_ASSIGNMENT_
When you copy the data, keep every line exactly as written and skip the pictures.

_EXERCISE MATERIALS_

※

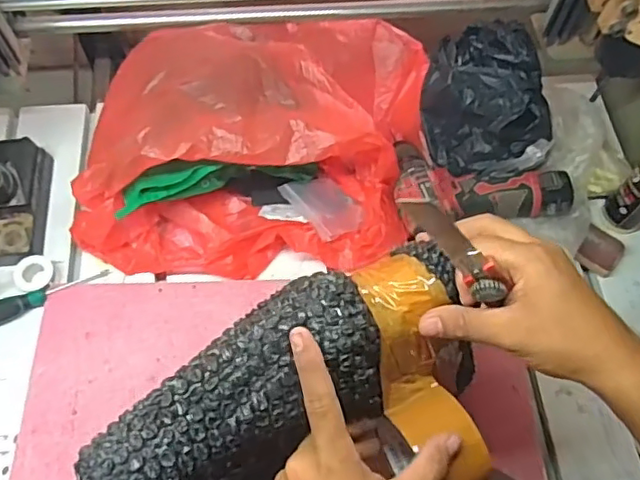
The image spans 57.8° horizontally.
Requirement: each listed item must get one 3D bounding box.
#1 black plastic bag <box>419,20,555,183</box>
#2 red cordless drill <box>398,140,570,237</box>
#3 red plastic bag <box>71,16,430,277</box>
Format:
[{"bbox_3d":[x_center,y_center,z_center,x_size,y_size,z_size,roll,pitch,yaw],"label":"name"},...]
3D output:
[{"bbox_3d":[0.204,-0.162,0.696,0.171,0.117,0.133,26,67,11],"label":"black plastic bag"},{"bbox_3d":[0.193,-0.075,0.715,0.201,0.061,0.131,-4,66,-4],"label":"red cordless drill"},{"bbox_3d":[-0.074,-0.127,0.682,0.419,0.149,0.299,-3,66,-3],"label":"red plastic bag"}]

※

_REPLY_
The image spans 57.8° horizontally.
Requirement: each listed item must get one 3D bounding box.
#1 black plastic bag <box>419,20,555,183</box>
#2 red cordless drill <box>398,140,570,237</box>
#3 red plastic bag <box>71,16,430,277</box>
Format:
[{"bbox_3d":[x_center,y_center,z_center,x_size,y_size,z_size,roll,pitch,yaw],"label":"name"},...]
3D output:
[{"bbox_3d":[0.204,-0.162,0.696,0.171,0.117,0.133,26,67,11],"label":"black plastic bag"},{"bbox_3d":[0.193,-0.075,0.715,0.201,0.061,0.131,-4,66,-4],"label":"red cordless drill"},{"bbox_3d":[-0.074,-0.127,0.682,0.419,0.149,0.299,-3,66,-3],"label":"red plastic bag"}]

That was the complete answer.